EXERCISE SET>
**1)** Update the text on chiller power from "Senior Member" to "unit of power.", starting at the first and ending at the second, with "myriad" replaced by "multitude".
**2)** Answer these questions about the text on chiller power:
(a) What motor efficiency does the writer usually use?
(b) What motor size would the writer likely settle on for the 265,000 BTU/H chiller?
(c) What occupation is listed for drcampbell?

GIVEN TEXT>
□ □ □
1 BTU/H requires 0.00039 Mechanical horsepower

Mechanical HP is what the machine will need at the shaft. Electrical HP then is mechanical HP plus any electrical losses in creating it, aka motor "efficiency", I usually use 80%, which becomes another "fudge factor".

So your 265,000 BTU/H chiller would come out to 104 mechanical HP (which by the way is 78 kW) or 130 electrical HP, but I'd likely settle on a 125HP motor size and use that for sizing the circuit components.
 

drcampbell

Senior Member
Location
The Motor City, Michigan USA
Occupation
Registered Professional Engineer
This problem has vexed ECs for years. ...
1 BTU/hour requires 0.00039 mechanical horsepower ...
As I've seen somewhere nearby, "You can't generalize". The amount of mechanical (or electrical) power required to extract a given amount of thermal power depends on a myriad of variables in both system design and operating condition. For example: If you don't need to (or choose not to) do humidity control, you can raise the evaporator temperature, which will raise the efficiency, which will reduce the amount of input power needed.

... Watt is a unit of power.
So is a refrigeration ton. (in strict adherence with The Principle of Maximum Confusion, multiple different measurement units are used to measure the same phenomenon.)
 
As I've seen somewhere nearby, "You can't generalize". The amount of mechanical (or electrical) power required to extract a given amount of thermal power depends on a myriad of variables in both system design and operating condition. For example: If you don't need to (or choose not to) do humidity control, you can raise the evaporator temperature, which will raise the efficiency, which will reduce the amount of input power needed.
□ □ □
DATASET CONTENT>
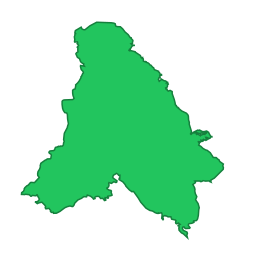 Podeni, Mehedinti, Romania, rotated 6°
{"feature_id": "2599482B44594085370123", "entity_name": "Podeni", "entity_type": "district", "adm_level": 2, "iso_a3": "ROU", "parent_name": "Romania", "parent_adm1": "Mehedinti", "projection": "equal_earth", "projection_center": [22.541, 44.895], "detail": "fine", "context": "isolated", "style": "filled", "palette": "green", "viewbox_px": 256, "rotation_deg": 6, "n_neighbors": 0, "source": "geoboundaries", "source_scale": "gbopen_adm2", "svg_char_len": 5867}
<svg xmlns="http://www.w3.org/2000/svg" viewBox="0 0 256 256"><g transform="rotate(6 128 128)"><path d="M104.4,25.7L103.0,25.2L100.3,25.1L85.8,26.1L79.5,30.3L74.9,34.8L73.3,34.8L71.9,34.3L70.9,32.6L65.5,36.6L65.2,38.5L65.9,39.5L65.4,39.6L65.5,41.5L65.1,42.9L65.8,45.5L65.8,47.8L66.0,48.1L68.7,47.6L69.1,48.8L68.6,49.5L69.8,50.4L70.2,51.1L69.1,52.8L69.1,53.1L69.8,53.5L69.9,55.6L70.3,57.5L69.0,58.5L68.4,59.7L70.3,63.0L72.5,64.1L74.0,67.1L75.9,68.4L77.3,68.8L77.2,70.0L78.1,71.1L74.3,70.8L74.3,71.8L75.3,74.7L77.3,76.4L77.9,77.8L77.2,78.7L76.4,81.3L75.9,81.8L75.9,83.1L74.5,86.4L73.2,88.5L71.4,90.6L71.6,91.5L71.3,94.7L69.7,95.4L69.0,96.3L69.3,99.1L69.9,101.4L71.3,104.2L70.1,105.5L61.4,106.8L60.2,107.5L59.7,108.3L60.0,111.5L60.9,115.3L61.8,117.2L63.5,119.3L65.5,119.5L66.3,120.9L67.0,125.4L68.3,130.0L67.7,132.5L67.6,133.9L65.3,139.7L65.2,140.7L65.2,146.4L66.0,147.9L65.5,149.4L65.4,151.9L64.5,153.0L63.0,152.9L62.6,153.4L61.3,153.4L61.0,153.7L60.7,153.5L59.4,154.4L58.4,154.6L57.8,155.0L57.2,157.5L56.2,158.3L52.8,159.0L52.1,159.8L51.9,160.5L52.4,161.3L54.2,162.2L54.6,163.1L54.4,166.4L53.8,166.8L50.9,167.2L50.2,168.0L48.9,168.7L45.0,172.2L44.6,174.7L44.9,175.9L44.3,178.3L43.1,180.7L42.9,182.9L43.2,184.7L44.9,186.5L40.7,192.1L37.2,192.2L36.5,192.7L34.8,195.2L33.4,196.1L31.7,198.1L31.1,199.4L31.3,200.0L30.6,201.9L29.0,203.4L29.0,205.2L32.3,205.0L33.0,204.6L36.9,204.7L38.4,206.0L39.1,205.9L40.0,205.0L43.0,205.1L44.0,204.8L44.1,204.1L44.8,204.0L45.6,205.6L47.3,207.9L46.8,209.2L45.6,210.7L43.8,211.0L43.7,211.4L45.7,212.7L46.9,211.9L50.1,210.8L53.4,213.5L54.3,214.8L54.0,216.0L54.8,217.0L57.8,216.2L59.8,218.3L59.6,219.0L60.4,219.8L61.2,220.0L62.5,219.6L62.9,220.6L65.8,220.2L69.0,218.1L73.5,213.9L75.8,212.6L78.4,211.6L80.7,212.0L81.4,211.8L82.3,210.5L82.9,208.3L85.7,204.8L89.1,202.8L91.2,200.9L94.0,200.8L94.5,199.0L97.8,199.7L100.2,201.2L101.1,202.3L102.6,201.6L102.2,200.7L102.6,200.0L103.4,199.5L105.1,199.1L106.5,199.2L108.2,201.0L110.0,200.6L111.3,201.5L112.1,202.6L113.4,202.2L113.4,201.6L112.4,200.5L112.5,199.6L115.5,199.9L115.8,199.4L114.8,198.6L114.9,198.0L118.2,197.1L119.2,196.4L117.9,193.6L118.1,192.5L117.6,191.9L115.4,191.6L113.4,190.5L113.3,189.9L114.7,188.7L114.9,188.1L115.1,186.7L114.6,185.3L114.8,184.3L117.4,184.8L119.5,182.9L121.7,183.5L122.4,183.1L122.6,181.7L118.7,179.5L117.9,178.5L118.5,176.3L119.5,175.8L121.2,174.3L122.6,174.9L123.7,176.1L124.9,175.8L125.1,178.9L124.5,179.0L124.5,180.2L128.5,182.1L131.1,184.6L132.0,186.1L135.8,189.4L138.6,191.0L139.8,190.5L140.6,191.0L145.4,196.4L148.4,200.4L154.2,205.8L158.3,207.7L161.1,208.0L163.9,209.4L166.1,209.9L167.1,209.3L167.3,209.7L170.1,208.8L170.5,209.2L171.0,210.7L171.0,214.3L172.4,215.6L172.7,215.2L172.4,214.0L171.8,213.1L172.5,211.9L173.5,211.3L174.2,211.6L174.8,211.2L177.1,212.2L179.9,211.8L180.9,214.1L184.8,214.6L185.4,215.1L185.2,216.9L185.6,217.9L186.5,218.2L188.0,217.2L189.9,218.4L188.2,219.4L188.0,219.9L188.7,220.0L189.3,221.3L189.0,222.1L189.5,224.4L192.1,226.7L194.2,227.5L198.6,230.9L197.7,228.5L198.1,226.6L197.5,225.3L193.7,224.0L192.6,222.1L192.7,221.3L193.0,220.7L194.0,220.5L195.2,221.8L195.9,222.0L199.8,221.3L200.1,220.6L198.2,218.6L198.2,217.4L198.9,216.7L201.4,216.1L203.2,215.1L203.5,214.7L202.8,213.9L203.0,213.5L205.5,213.0L206.1,212.4L206.7,211.1L207.1,207.6L206.9,201.8L207.2,199.9L205.6,195.8L202.7,192.3L203.6,189.1L201.8,186.2L201.0,183.7L201.0,181.7L200.5,181.2L200.5,180.5L198.4,177.4L200.7,175.4L200.8,174.2L200.1,173.8L200.4,173.7L205.3,173.2L205.6,173.7L206.9,173.5L208.1,172.5L210.7,172.7L214.4,172.1L214.8,172.7L216.1,173.1L215.7,172.5L216.1,172.1L215.9,171.1L219.1,168.8L227.0,159.1L227.0,157.3L226.2,155.8L226.6,153.9L222.7,151.7L221.8,150.1L220.4,149.5L218.9,148.2L215.9,148.4L212.4,144.0L209.0,141.9L207.5,141.7L204.6,140.4L202.3,138.6L200.1,137.7L200.6,135.9L199.6,134.7L200.7,134.6L200.4,134.2L201.6,134.2L202.4,133.7L201.9,133.1L201.9,132.4L203.7,133.4L204.3,132.7L203.6,132.1L204.1,131.4L205.8,132.0L206.3,131.3L206.1,131.0L206.8,131.4L207.0,132.0L207.8,131.4L207.2,131.3L207.3,130.6L206.3,129.2L207.3,129.1L209.0,129.7L208.7,130.0L209.3,130.3L210.7,129.5L211.5,128.1L212.4,128.0L212.3,127.7L211.2,127.7L208.8,124.4L208.7,123.9L207.7,123.4L206.1,124.4L206.3,125.1L205.0,125.8L205.1,126.4L203.4,126.4L201.9,127.3L201.1,127.0L200.8,127.3L201.1,127.6L200.8,128.2L197.9,126.6L197.1,127.3L196.8,127.1L197.5,126.0L197.2,125.8L196.5,126.2L195.9,125.7L194.2,126.0L194.1,125.4L195.6,125.5L196.7,125.2L198.0,125.7L200.5,126.0L201.2,125.7L201.3,125.2L204.3,125.4L207.1,123.5L207.0,123.0L206.4,122.8L204.0,123.7L202.1,123.7L200.8,123.1L200.2,123.2L199.6,122.5L198.3,123.0L197.6,122.8L193.8,125.2L191.4,127.8L190.8,127.3L191.6,125.3L191.4,124.6L188.5,117.8L188.4,116.0L187.4,113.6L186.8,109.9L186.2,108.7L184.6,107.2L179.6,105.4L176.0,103.0L176.2,102.8L175.4,102.2L174.3,101.8L173.6,100.9L173.7,100.6L172.6,99.9L172.3,98.4L171.0,94.8L168.4,89.3L168.1,87.1L165.9,86.2L164.2,87.1L162.9,86.2L162.8,85.3L161.7,85.3L161.3,84.2L162.5,83.5L162.9,82.4L162.7,80.4L163.4,80.2L162.6,78.4L161.6,79.0L161.8,78.3L160.6,77.3L158.9,77.2L155.9,75.8L155.8,76.7L154.2,78.3L153.1,76.4L153.5,75.8L153.4,75.1L154.2,74.2L154.6,74.4L154.1,72.8L154.2,72.2L154.9,72.4L155.9,71.9L155.7,71.3L155.0,71.6L154.4,71.1L153.7,69.9L152.5,68.9L152.5,68.4L148.1,67.2L147.1,65.3L146.3,65.1L144.2,63.1L143.3,63.0L142.3,61.9L141.0,61.1L139.4,60.8L139.3,60.4L138.9,60.6L138.2,60.0L137.6,60.3L136.3,59.9L136.0,57.8L135.5,57.1L134.7,57.3L134.4,56.9L134.7,56.4L133.7,56.5L132.7,54.6L127.1,51.7L127.1,51.4L122.5,50.7L121.8,51.1L120.9,50.8L121.1,50.1L121.7,50.4L122.0,49.9L121.6,49.6L121.6,49.3L122.3,48.6L123.4,46.3L124.3,45.5L126.2,45.1L123.5,45.0L122.2,43.9L123.4,43.6L123.7,43.1L123.4,42.3L123.8,40.9L123.6,40.2L121.8,38.6L121.7,37.9L120.7,37.8L118.4,35.1L115.0,32.8L112.3,29.9L109.8,28.1L106.7,28.3L105.1,27.9L104.4,25.7Z" fill="#22c55e" stroke="#15803d" stroke-width="1.5"/></g></svg>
□ □ □
OUTPUTS IN ORDER>
**1)**
Senior Member
Location
The Motor City, Michigan USA
Occupation
Registered Professional Engineer
This problem has vexed ECs for years. ...
1 BTU/hour requires 0.00039 mechanical horsepower ...
As I've seen somewhere nearby, "You can't generalize". The amount of mechanical (or electrical) power required to extract a given amount of thermal power depends on a multitude of variables in both system design and operating condition. For example: If you don't need to (or choose not to) do humidity control, you can raise the evaporator temperature, which will raise the efficiency, which will reduce the amount of input power needed.

... Watt is a unit of power.

**2)**
(a) 80%
(b) 125HP
(c) Registered Professional Engineer